Reading passage:
______________________________
The foramen shape variation was explained with the first two PC that accounted for 89.96% of the total variation (Fig. 5). The clustering in the morphospace showed significant differences for the localities (MANOVA, Wilk’s λ = 0.31, F2,16 = 6.35, p < 0.001). Individuals at the positive extreme of PC1 showed a narrower and longer foramen shape (Fig. 5). In contrast, individuals positioned at the negative extreme presented the opposite shape. Individuals located toward the positive extreme of PC2 had an anterior displacement of the foramen, differing from the individuals at the negative extreme, which had a posterior displacement (Fig. 5).

The individuals of PD and U (right of LDA and PCA graphics) could represent to F. radiosa radiosa (Magellanic region), while GSJ (left of LDA and PCA graphics) could define to F. radiosa tixierae (Argentinean region).

Discussion

In fissurellids, the foramen is a taxonomic tool (size, position, shape) and its shape could also be related to different environmental conditions. Our results revealed a distinction between Fissurella and Fissurellidea associated with two morphometric measurements (X1 and X2) related to the displacement (or position) of the foramen, in the shell. F. megatrema presents a large and oval foramen that covers more than one third of the shell length (McLean 1984b). The foramen in F. patagonica is smaller and occupies less than a quarter of the shell length (McLean 1984b), while F. radiosa presents an elliptic foramen with a central widening and a slight anterior displacement (McLean 1984a). Although these species are taxonomically classified, our results (obtained by linear and contour morphometrics) allowed us to define these two measures as the most important taxonomically.
______________________________
Record extracts:
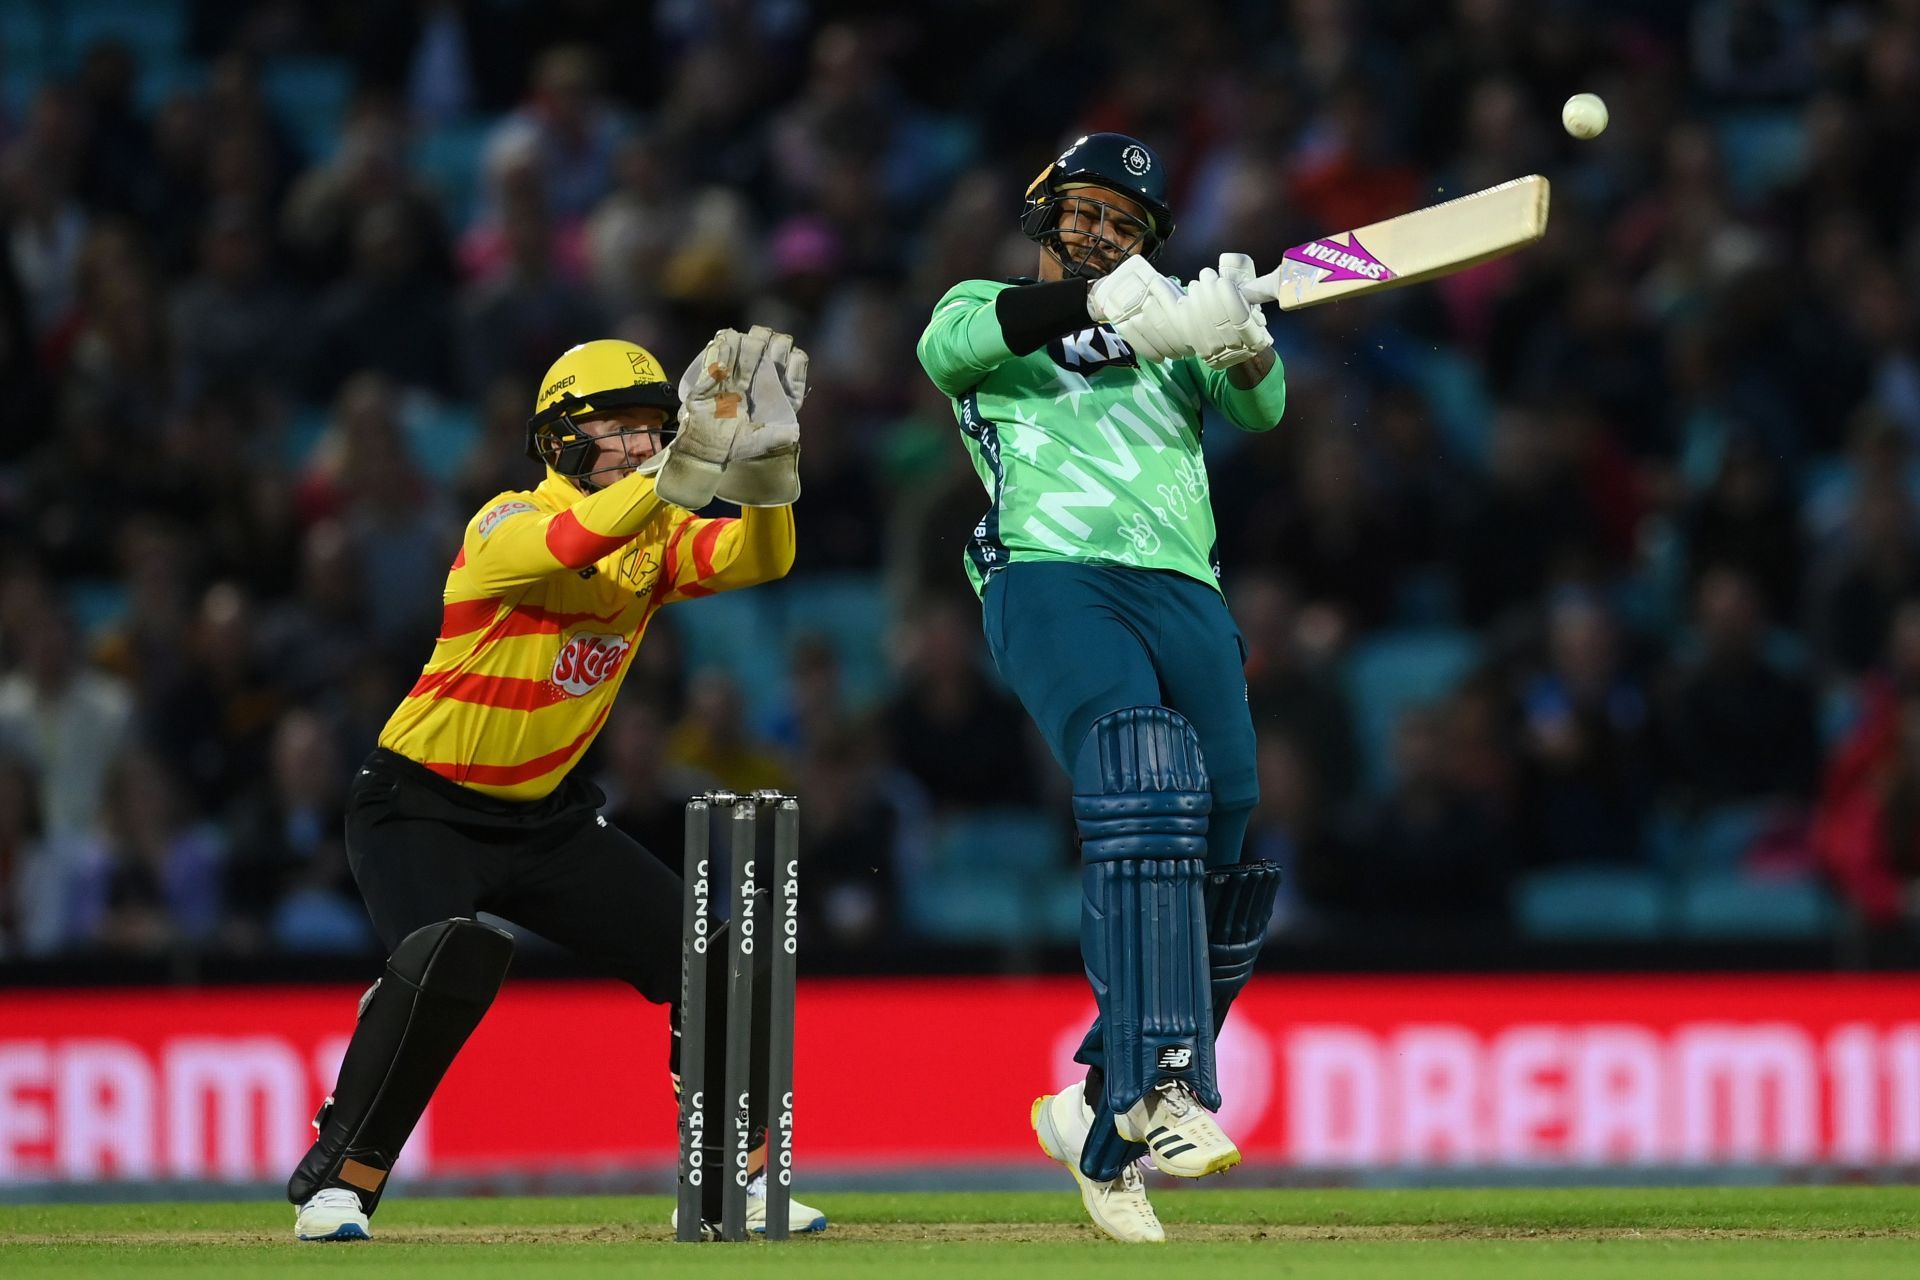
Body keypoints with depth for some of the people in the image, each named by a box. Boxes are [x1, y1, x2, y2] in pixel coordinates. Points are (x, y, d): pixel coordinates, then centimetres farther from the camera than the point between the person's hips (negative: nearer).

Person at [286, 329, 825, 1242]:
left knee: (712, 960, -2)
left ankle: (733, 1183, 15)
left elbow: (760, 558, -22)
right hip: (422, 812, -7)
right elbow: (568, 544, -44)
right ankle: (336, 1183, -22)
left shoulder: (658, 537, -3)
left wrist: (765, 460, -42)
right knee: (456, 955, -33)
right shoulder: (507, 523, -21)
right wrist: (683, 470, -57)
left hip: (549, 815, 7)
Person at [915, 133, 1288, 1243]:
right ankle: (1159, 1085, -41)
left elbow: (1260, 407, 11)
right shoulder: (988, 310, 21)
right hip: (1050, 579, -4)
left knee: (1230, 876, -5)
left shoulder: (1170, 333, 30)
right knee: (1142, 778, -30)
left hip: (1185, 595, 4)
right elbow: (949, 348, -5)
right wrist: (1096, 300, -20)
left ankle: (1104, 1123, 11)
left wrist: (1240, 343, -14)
______________________________
Continue the passage about foramen shape in fissurellid shells, starting right after its final sentence.

Expected output:
The great variability in shell shape of F. radiosa could be associated with the wide distribution of F. radiosa along the southwest Atlantic coast, as well as with the classification of the subspecies -embracing the biogeographic provinces- as it was described by McLean (1984a). The LDA showed that the most relevant measurements were the displacement of the foramen (X1) and the height (H) of the shell, while the PCA determined that the displacement and the width of the foramen were relevant. Intraspecific morphological differences may be associated with the transitional environmental conditions of the provincial limits. Individuals located in Golfo San José could be associated with wider foramen shapes, and as the temperature decreases, this structure becomes narrower (Puerto Deseado and Ushuaia).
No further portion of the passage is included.